La deuxième section du dernier chapitre de l’ouvrage s’intitule « La fin d’un contrat social ». S’ancrant dans la lignée de la théorie de la régulation, cette partie explique comment le passage de la première à la seconde grille d’options stratégiques est essentiellement une remise en question du compromis social fordiste se faisant par le biais d’une mise sous pression substantielle des salariés. S’il y a remise en cause de la subordination de ce dernier, du moins en partie, c’est au prix de la perte de la sécurité de la rémunération, de l’affaiblissement des collectifs de travail traditionnels et enfin, du report du risque productif sur le travailleur.
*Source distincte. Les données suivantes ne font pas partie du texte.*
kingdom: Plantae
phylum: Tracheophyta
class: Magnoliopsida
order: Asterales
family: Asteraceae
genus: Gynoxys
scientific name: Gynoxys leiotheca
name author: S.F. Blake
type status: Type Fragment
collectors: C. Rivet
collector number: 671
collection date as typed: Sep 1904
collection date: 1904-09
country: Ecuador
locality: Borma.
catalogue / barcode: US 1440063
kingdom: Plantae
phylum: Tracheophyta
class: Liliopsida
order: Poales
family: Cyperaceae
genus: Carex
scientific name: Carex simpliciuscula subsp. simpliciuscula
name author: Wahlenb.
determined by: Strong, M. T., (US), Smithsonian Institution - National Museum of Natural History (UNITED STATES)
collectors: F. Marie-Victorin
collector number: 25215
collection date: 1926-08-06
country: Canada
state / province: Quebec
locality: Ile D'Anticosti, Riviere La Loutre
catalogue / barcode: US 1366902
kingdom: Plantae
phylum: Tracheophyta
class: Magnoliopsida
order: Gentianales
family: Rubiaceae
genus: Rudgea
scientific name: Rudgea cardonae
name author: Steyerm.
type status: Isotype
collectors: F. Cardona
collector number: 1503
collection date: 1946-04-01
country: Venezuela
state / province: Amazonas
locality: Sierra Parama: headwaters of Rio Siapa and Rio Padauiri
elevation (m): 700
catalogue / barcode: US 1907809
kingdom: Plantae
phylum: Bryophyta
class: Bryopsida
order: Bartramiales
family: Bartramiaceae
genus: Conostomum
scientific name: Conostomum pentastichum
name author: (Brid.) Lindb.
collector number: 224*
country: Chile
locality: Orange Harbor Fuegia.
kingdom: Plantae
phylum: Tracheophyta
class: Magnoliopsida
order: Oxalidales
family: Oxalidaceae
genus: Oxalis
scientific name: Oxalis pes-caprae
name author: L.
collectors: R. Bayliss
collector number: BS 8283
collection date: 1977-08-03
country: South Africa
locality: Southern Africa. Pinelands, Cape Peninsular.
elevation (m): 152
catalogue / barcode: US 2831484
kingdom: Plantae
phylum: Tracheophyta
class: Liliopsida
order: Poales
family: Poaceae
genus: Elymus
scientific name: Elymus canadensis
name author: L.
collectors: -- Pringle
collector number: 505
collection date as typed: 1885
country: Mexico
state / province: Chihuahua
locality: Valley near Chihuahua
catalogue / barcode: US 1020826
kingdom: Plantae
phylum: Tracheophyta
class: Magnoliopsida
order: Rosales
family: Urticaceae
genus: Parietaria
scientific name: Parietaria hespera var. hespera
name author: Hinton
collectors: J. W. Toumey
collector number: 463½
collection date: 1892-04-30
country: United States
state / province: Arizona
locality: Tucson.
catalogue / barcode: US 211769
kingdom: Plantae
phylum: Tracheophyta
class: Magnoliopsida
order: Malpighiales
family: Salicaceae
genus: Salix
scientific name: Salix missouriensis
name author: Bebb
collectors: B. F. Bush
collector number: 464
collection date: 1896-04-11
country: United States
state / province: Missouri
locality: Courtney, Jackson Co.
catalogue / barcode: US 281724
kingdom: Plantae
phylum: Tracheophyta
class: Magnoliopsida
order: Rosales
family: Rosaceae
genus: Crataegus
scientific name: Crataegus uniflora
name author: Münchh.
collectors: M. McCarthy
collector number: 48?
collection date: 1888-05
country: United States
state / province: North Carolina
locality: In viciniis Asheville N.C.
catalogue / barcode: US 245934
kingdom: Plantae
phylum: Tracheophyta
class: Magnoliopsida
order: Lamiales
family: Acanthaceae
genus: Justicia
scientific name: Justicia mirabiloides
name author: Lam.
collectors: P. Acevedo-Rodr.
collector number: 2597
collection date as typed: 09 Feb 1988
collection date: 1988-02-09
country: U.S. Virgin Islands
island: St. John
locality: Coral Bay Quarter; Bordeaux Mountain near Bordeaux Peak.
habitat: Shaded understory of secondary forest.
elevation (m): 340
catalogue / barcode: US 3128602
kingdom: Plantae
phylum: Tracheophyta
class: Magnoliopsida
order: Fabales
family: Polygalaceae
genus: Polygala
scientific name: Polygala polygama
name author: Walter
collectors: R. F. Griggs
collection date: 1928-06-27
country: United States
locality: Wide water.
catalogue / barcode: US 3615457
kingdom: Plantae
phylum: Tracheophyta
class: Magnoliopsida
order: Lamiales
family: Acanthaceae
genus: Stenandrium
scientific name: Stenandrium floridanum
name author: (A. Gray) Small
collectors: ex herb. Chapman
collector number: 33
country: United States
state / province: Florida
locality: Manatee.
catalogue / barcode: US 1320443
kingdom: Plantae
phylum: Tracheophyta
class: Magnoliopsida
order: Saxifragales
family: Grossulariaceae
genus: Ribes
La troisième et dernière section du sixième chapitre, intitulée « Vers un nouveau contrat social ? », est la seule partie un peu normative de l’ouvrage. Privilégiant d’entrée de jeu une perspective de long terme, l’auteur affirme la nécessité de chercher des solutions négociées et coordonnées entre tous les acteurs sociaux impliqués par l’affaissement inéluctable du compromis fordiste. Pouvant parfaitement déboucher sur des ententes aux bénéfices mutuels, l’idée régulatrice des marchés transitionnels du travail mériterait d’être davantage exploitée. À partir de choix individuels mais aussi de circonstances non prévues, il pourrait être possible de coordonner les diverses transitions de la main-d’oeuvre entre emploi, période de chômage, travail à temps partiel et congé parental ou sabbatique pour ne citer que ces cas de figure.

Pour conclure cette recension, il est possible de dire que si le lecteur bien informé n’a qu’un livre à lire concernant le thème de la gestion stratégique des ressources humaines, il aurait tout avantage à jeter un coup d’oeil à la troisième version de la contribution de Bernard Gazier. Il s’agit, en effet, d’un livre extrêmement bien conçu et dont la qualité rédactionnelle n’a d’égal que l’audace, la profondeur et la finesse de la réflexion. Ceci dit, fait important à noter, il n’y a aucun ajout notable entre la deuxième et la troisième version… si ce n’est qu’une refonte malhabile de la table des matières. En dépit de ce choix éditorial douteux, revenant à confondre nouvelle réimpression et nouvelle édition, l’ouvrage de Bernard Gazier (bien que par essence un peu trop économique ?) a aussi un autre mérite… et non le moindre : celui de replacer le discours critique à l’égard du système capitaliste à l’intérieur des murs de l’entreprise en même temps que sur la place publique.